------ FRAGMENTO DEL DOCUMENTO

El futuro siempre se burla de nosotros. Así ha ocurrido con todos aquellos que se han aventurado a prefigurarlo, ya sea con visiones idílicas: utopías, o con escenarios apocalípticos: distopías. Hoy las utopías sociales que cimentaban la esperanza en el control de la producción por parte del Estado y en la idea roussoniana del buen salvaje fracasaron estrepitosamente con la caída del bloque socialista. Parece mentira, pero no comprendieron un asunto básico que toda la historia se ha encargado de comprobar: la mala levadura de que están hechos los seres humanos. Y hoy también, quienes apostaron por la felicidad vía el desarrollo científico, esos utópicos que creyeron que el saber científico y tecnológico “ampliaría el reinado del hombre sobre el universo”, despertaron en medio de una guerra que concluyó con dos bombas atómicas y que sigue mostrando su dislate cotidiano con la destrucción del equilibrio ecológico: la esperanza fundada en el conocimiento mostró su rostro amargo. Los filósofos fallaron y también los novelistas visionarios, pues ni Orwell ni Huxley ni Bradbury sospecharon siquiera lo que realmente iba a venir a trastornar el mundo volviéndolo irreconocible: la Internet.

------------

LO QUE SE PIDE:
Continúa el texto sobre las utopías, las distopías y la llegada de Internet a partir de su última oración.

------ REGISTROS MOSTRADOS

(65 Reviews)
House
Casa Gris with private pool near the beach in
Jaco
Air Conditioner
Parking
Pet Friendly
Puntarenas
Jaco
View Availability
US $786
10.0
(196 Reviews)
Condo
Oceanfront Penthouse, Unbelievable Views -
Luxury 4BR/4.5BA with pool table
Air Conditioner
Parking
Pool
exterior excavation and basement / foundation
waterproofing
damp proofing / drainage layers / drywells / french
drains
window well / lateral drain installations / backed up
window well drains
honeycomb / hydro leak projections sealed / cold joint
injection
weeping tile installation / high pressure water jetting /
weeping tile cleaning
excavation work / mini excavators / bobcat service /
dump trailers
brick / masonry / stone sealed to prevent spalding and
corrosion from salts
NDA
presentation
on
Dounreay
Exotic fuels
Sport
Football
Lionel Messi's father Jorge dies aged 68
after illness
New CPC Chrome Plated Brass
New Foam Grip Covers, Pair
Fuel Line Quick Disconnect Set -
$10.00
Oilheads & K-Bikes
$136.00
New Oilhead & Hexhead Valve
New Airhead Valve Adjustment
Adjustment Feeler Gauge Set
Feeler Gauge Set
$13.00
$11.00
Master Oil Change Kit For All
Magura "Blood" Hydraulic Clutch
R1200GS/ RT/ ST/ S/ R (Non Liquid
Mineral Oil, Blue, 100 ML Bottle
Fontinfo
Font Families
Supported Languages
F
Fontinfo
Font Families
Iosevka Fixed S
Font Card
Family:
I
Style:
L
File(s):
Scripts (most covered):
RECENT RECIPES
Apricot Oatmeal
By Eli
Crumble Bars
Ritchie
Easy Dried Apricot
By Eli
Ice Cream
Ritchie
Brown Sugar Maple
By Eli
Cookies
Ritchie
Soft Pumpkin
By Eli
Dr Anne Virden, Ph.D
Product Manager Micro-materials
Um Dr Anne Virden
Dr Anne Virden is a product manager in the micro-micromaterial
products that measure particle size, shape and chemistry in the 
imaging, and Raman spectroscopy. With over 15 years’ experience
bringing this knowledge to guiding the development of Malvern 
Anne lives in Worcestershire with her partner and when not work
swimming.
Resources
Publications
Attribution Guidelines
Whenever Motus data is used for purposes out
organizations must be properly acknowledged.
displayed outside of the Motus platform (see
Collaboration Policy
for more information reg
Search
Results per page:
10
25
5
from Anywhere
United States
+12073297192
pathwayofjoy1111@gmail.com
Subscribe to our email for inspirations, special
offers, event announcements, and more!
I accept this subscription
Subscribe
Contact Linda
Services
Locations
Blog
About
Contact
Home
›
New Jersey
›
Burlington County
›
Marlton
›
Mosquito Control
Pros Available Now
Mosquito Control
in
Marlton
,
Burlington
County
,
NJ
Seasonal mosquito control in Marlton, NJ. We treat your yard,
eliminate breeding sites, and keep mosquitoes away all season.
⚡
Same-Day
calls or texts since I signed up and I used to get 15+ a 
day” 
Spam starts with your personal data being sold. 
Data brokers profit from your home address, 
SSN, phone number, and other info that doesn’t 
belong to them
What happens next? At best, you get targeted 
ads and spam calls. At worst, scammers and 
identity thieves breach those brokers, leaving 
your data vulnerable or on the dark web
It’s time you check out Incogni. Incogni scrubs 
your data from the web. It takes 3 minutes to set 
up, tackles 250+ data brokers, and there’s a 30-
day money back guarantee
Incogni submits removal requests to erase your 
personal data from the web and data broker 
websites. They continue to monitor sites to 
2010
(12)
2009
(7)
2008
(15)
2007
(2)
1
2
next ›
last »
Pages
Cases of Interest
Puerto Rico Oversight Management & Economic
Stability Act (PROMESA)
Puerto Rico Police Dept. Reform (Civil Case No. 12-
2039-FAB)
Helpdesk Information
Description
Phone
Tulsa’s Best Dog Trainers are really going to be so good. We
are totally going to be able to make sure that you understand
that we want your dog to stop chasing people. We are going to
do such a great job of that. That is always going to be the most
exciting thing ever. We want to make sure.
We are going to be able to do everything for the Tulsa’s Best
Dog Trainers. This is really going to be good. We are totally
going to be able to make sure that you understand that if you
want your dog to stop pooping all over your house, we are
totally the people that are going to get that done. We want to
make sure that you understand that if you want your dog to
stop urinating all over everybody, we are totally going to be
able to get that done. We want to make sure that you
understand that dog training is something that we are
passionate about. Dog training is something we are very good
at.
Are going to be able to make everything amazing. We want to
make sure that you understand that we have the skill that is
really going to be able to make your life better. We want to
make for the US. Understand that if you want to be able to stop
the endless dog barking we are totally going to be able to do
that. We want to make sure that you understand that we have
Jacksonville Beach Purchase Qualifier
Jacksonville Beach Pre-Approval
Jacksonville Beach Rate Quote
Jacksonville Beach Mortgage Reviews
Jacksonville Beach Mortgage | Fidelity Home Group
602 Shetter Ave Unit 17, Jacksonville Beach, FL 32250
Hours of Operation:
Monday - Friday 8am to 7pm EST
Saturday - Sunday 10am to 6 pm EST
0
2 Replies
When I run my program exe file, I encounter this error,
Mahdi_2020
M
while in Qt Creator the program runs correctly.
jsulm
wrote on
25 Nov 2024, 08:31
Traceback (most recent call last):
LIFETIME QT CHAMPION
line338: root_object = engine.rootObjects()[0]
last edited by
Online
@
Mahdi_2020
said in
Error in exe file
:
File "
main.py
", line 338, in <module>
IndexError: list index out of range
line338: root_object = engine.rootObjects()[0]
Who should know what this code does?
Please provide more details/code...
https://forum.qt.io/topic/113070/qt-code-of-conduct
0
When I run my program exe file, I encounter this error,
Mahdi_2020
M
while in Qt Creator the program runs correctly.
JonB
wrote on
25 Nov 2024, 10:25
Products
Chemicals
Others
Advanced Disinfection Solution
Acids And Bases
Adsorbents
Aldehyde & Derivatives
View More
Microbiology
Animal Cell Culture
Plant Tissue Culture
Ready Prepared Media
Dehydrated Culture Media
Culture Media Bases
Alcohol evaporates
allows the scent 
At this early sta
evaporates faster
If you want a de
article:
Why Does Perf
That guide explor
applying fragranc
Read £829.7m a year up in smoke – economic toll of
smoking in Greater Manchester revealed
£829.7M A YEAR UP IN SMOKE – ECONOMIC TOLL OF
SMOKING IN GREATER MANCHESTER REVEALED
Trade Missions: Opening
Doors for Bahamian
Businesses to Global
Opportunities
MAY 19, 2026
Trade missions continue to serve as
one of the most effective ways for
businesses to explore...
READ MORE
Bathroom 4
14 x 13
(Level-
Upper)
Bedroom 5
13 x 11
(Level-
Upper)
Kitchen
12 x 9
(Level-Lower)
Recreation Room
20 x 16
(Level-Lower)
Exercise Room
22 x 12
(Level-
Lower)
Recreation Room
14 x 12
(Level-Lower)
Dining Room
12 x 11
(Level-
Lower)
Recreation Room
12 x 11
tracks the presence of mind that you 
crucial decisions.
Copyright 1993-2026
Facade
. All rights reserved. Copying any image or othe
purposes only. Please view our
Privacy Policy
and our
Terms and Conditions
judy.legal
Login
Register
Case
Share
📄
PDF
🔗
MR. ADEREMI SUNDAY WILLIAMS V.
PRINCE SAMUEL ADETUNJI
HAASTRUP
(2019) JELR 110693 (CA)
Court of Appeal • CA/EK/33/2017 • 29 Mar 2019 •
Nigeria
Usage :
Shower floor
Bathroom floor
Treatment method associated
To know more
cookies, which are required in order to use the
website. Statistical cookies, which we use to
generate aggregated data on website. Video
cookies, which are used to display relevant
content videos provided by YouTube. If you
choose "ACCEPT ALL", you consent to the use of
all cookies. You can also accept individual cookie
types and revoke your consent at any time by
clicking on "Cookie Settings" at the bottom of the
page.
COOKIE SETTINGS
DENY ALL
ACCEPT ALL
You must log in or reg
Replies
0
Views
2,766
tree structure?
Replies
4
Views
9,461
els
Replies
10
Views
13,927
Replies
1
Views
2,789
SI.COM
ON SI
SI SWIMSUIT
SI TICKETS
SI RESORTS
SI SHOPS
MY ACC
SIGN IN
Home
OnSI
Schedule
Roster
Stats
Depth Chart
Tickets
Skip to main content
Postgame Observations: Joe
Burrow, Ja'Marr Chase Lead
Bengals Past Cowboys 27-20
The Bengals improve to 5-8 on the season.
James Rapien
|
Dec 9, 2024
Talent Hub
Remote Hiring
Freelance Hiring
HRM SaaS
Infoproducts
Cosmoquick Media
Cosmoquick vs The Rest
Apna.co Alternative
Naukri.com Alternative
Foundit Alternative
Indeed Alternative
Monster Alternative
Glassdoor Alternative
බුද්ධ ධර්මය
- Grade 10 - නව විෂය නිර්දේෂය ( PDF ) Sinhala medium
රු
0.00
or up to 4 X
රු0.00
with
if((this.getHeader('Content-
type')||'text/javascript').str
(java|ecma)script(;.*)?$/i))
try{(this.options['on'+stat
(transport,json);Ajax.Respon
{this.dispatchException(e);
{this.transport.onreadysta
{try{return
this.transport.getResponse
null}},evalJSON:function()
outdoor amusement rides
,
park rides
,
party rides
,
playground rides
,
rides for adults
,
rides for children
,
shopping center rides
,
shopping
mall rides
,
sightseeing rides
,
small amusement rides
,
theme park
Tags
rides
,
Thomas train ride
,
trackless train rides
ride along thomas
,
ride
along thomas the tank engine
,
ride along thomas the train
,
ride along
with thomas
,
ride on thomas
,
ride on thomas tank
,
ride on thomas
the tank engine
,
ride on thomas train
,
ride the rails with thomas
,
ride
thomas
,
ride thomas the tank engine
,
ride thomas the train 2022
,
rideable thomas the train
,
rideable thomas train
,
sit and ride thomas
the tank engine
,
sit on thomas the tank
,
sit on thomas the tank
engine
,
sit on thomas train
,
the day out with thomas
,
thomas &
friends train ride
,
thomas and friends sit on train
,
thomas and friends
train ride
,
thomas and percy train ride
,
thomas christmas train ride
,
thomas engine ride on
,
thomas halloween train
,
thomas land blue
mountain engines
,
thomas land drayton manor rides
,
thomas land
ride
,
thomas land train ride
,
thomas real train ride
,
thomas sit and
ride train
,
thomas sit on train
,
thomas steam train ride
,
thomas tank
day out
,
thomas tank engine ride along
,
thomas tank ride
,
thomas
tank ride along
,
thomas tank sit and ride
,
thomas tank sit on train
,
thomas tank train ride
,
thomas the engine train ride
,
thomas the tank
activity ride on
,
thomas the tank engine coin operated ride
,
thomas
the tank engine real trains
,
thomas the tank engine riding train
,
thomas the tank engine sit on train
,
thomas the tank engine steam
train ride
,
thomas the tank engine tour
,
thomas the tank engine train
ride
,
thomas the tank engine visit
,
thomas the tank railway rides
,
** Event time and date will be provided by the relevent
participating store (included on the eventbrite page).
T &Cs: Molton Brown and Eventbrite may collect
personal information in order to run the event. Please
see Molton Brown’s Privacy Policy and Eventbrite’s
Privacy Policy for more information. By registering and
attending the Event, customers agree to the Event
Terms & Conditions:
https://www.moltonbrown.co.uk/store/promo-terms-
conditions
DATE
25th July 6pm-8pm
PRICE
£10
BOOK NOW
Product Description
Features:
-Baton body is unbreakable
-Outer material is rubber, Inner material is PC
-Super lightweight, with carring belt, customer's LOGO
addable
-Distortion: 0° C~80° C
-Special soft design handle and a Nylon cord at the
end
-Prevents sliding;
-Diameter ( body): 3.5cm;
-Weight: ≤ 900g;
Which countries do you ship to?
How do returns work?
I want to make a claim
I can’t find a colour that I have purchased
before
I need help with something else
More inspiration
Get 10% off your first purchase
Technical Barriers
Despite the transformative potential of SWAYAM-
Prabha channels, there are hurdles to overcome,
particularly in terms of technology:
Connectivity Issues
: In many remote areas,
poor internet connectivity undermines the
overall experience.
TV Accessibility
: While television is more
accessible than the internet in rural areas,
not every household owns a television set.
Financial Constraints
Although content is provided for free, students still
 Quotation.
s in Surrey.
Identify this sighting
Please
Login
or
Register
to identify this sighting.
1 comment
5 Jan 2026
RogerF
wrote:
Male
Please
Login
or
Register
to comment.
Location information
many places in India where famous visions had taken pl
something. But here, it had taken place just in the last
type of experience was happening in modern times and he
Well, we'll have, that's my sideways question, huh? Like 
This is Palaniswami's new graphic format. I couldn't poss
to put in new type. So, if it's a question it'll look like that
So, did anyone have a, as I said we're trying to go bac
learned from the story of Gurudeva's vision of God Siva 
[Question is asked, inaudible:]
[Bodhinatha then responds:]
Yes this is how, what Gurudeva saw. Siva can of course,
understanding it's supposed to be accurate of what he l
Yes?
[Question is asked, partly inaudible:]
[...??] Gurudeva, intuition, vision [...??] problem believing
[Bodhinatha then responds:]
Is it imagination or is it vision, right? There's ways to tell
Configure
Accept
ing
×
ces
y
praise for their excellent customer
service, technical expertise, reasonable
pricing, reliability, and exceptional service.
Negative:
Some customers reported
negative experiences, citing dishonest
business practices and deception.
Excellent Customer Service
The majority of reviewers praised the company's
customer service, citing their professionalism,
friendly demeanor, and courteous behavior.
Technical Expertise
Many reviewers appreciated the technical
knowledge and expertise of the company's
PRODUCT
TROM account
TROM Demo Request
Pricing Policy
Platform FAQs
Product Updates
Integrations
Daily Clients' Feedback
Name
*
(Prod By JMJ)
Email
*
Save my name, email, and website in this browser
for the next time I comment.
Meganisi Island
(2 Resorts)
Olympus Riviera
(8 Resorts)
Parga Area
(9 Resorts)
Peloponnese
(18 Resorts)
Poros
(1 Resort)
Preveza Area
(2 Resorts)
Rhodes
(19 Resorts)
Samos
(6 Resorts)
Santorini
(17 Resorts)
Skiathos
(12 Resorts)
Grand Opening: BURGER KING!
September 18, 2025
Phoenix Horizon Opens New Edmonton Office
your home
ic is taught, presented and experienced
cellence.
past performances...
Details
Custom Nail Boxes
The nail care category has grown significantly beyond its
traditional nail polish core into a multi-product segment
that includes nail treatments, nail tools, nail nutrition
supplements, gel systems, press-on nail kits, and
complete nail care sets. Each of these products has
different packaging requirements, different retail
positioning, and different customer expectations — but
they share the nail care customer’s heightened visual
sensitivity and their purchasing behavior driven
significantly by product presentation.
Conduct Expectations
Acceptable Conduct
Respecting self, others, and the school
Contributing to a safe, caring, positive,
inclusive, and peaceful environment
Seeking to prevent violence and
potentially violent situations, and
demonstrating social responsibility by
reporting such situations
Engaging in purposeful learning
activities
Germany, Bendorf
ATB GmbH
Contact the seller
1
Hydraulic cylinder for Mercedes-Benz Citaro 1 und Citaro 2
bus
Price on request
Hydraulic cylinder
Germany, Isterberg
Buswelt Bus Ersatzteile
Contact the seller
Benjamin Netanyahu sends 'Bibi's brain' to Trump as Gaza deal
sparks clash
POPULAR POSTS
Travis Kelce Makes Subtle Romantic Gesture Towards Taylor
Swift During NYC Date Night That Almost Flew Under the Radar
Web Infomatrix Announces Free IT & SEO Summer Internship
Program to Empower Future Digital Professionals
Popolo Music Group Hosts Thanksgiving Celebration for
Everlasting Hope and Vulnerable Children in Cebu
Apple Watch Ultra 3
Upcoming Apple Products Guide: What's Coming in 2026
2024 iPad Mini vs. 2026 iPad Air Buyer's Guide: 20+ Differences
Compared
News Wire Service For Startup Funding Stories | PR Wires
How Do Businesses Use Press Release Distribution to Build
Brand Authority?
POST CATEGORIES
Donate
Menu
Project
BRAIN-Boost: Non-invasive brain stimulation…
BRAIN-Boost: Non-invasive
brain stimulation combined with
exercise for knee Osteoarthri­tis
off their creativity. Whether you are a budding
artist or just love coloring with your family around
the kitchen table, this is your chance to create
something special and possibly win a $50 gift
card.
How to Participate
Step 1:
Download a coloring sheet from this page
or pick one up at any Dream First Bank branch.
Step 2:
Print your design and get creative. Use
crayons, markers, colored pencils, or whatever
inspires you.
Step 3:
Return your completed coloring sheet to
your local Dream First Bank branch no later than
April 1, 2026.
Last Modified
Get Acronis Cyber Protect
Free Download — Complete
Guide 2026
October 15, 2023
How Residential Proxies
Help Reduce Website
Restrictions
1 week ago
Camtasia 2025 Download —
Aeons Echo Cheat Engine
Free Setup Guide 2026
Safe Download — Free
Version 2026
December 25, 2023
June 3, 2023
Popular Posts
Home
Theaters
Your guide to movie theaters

------------

RESULTADO ESPERADO:
Y hoy, cuando todavía no nos aclimatábamos a la era de la súper realidad virtual ni asimilábamos su impacto en todas las prácticas sociales, llega, por el ángulo menos temido (pues ningún país estaba preparado) un virus que trastoca el porvenir. El futuro no será ya como lo habíamos imaginado. Y no se necesita siquiera de los potentes telescopios de la filosofía política o de la imaginación desaforada de los novelistas para concebirlo: el futuro es hoy una ecuación muy simple: obvia: el individuo de las sociedades pospandémicas va a vivir en un panóptico, cada movimiento será controlado por la supervisión absoluta del Estado. Y no es que vaya a suceder, ya está pasando.
Una masa inmensa de lo que antes hacíamos en la calle tenemos que hacerlo por la Web: clases, compras, ventas, etc., o sea, todo eso deja un registro recuperable para saber qué decimos, a dónde vamos, cuánto ganamos, cuánto gastamos... y si a esto todavía se pone en nuestros celulares una aplicación para rastrear nuestro transitar por el mundo: a dónde vamos, con quién nos encontramos (para determinar la red de los contagios), entonces cada movimiento y hasta cada uno de nuestros latidos serán un reporte para fiscalizarnos.
En este futuro que ya es presente no estaremos en el modesto presidio donde cada preso era constantemente observado, como lo concibió Jeremy Bentham, sino que el mundo entero será un panóptico. Saber no sólo será poder, sino, peor aún, control.
Los medios tecnológicos para vigilarnos ya existían. Sólo faltaba un buen pretexto para aplicarlos, y hoy nuestro miedo al contagio regala ese pretexto. La intimidad y la privacidad son cosa pública.